### Your goal
Update the lines below by putting "Richmond" in place of every "Charlottesville", leaving everything else as it stands.

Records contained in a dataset

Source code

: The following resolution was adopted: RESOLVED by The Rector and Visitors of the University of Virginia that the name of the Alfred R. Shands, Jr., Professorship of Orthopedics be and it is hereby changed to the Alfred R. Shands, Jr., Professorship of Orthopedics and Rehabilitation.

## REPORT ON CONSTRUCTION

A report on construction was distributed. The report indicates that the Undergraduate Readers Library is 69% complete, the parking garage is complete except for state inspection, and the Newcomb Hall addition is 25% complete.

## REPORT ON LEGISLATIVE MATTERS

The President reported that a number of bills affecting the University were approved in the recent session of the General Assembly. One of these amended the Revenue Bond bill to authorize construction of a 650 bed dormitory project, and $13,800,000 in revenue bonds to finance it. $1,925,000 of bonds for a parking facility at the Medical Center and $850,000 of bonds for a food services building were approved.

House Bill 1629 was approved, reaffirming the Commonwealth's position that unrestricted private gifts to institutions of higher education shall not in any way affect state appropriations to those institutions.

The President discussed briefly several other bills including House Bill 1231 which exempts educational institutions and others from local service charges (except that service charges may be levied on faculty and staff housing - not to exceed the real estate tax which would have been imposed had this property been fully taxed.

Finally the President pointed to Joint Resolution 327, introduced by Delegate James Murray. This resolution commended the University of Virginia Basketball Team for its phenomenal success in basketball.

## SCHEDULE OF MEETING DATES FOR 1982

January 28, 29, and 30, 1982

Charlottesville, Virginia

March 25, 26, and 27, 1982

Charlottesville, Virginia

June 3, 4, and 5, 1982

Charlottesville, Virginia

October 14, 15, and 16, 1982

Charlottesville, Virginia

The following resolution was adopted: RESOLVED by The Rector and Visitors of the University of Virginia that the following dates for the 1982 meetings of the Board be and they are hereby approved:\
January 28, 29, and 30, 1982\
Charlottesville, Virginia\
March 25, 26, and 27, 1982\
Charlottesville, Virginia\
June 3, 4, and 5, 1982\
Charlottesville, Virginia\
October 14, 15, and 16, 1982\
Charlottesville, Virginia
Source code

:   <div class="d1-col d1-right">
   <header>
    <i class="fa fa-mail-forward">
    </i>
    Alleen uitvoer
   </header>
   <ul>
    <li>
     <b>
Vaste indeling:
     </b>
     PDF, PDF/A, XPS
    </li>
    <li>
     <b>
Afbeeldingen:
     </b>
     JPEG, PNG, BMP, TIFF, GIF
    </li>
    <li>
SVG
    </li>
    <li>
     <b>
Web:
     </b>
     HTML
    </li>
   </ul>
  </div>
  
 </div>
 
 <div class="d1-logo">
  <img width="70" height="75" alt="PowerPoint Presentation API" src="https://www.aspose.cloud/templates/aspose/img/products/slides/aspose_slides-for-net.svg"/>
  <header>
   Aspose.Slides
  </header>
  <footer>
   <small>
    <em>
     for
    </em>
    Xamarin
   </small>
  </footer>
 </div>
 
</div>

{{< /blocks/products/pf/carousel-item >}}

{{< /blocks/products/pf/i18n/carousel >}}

### Exercise response
Source code

: The following resolution was adopted: RESOLVED by The Rector and Visitors of the University of Virginia that the name of the Alfred R. Shands, Jr., Professorship of Orthopedics be and it is hereby changed to the Alfred R. Shands, Jr., Professorship of Orthopedics and Rehabilitation.

## REPORT ON CONSTRUCTION

A report on construction was distributed. The report indicates that the Undergraduate Readers Library is 69% complete, the parking garage is complete except for state inspection, and the Newcomb Hall addition is 25% complete.

## REPORT ON LEGISLATIVE MATTERS

The President reported that a number of bills affecting the University were approved in the recent session of the General Assembly. One of these amended the Revenue Bond bill to authorize construction of a 650 bed dormitory project, and $13,800,000 in revenue bonds to finance it. $1,925,000 of bonds for a parking facility at the Medical Center and $850,000 of bonds for a food services building were approved.

House Bill 1629 was approved, reaffirming the Commonwealth's position that unrestricted private gifts to institutions of higher education shall not in any way affect state appropriations to those institutions.

The President discussed briefly several other bills including House Bill 1231 which exempts educational institutions and others from local service charges (except that service charges may be levied on faculty and staff housing - not to exceed the real estate tax which would have been imposed had this property been fully taxed.

Finally the President pointed to Joint Resolution 327, introduced by Delegate James Murray. This resolution commended the University of Virginia Basketball Team for its phenomenal success in basketball.

## SCHEDULE OF MEETING DATES FOR 1982

January 28, 29, and 30, 1982

Richmond, Virginia

March 25, 26, and 27, 1982

Richmond, Virginia

June 3, 4, and 5, 1982

Richmond, Virginia

October 14, 15, and 16, 1982

Richmond, Virginia

The following resolution was adopted: RESOLVED by The Rector and Visitors of the University of Virginia that the following dates for the 1982 meetings of the Board be and they are hereby approved:\
January 28, 29, and 30, 1982\
Richmond, Virginia\
March 25, 26, and 27, 1982\
Richmond, Virginia\
June 3, 4, and 5, 1982\
Richmond, Virginia\
October 14, 15, and 16, 1982\
Richmond, Virginia
Source code

:   <div class="d1-col d1-right">
   <header>
    <i class="fa fa-mail-forward">
    </i>
    Alleen uitvoer
   </header>
   <ul>
    <li>
     <b>
Vaste indeling:
     </b>
     PDF, PDF/A, XPS
    </li>
    <li>
     <b>
Afbeeldingen:
     </b>
     JPEG, PNG, BMP, TIFF, GIF
    </li>
    <li>
SVG
    </li>
    <li>
     <b>
Web:
     </b>
     HTML
    </li>
   </ul>
  </div>
  
 </div>
 
 <div class="d1-logo">
  <img width="70" height="75" alt="PowerPoint Presentation API" src="https://www.aspose.cloud/templates/aspose/img/products/slides/aspose_slides-for-net.svg"/>
  <header>
   Aspose.Slides
  </header>
  <footer>
   <small>
    <em>
     for
    </em>
    Xamarin
   </small>
  </footer>
 </div>
 
</div>

{{< /blocks/products/pf/carousel-item >}}

{{< /blocks/products/pf/i18n/carousel >}}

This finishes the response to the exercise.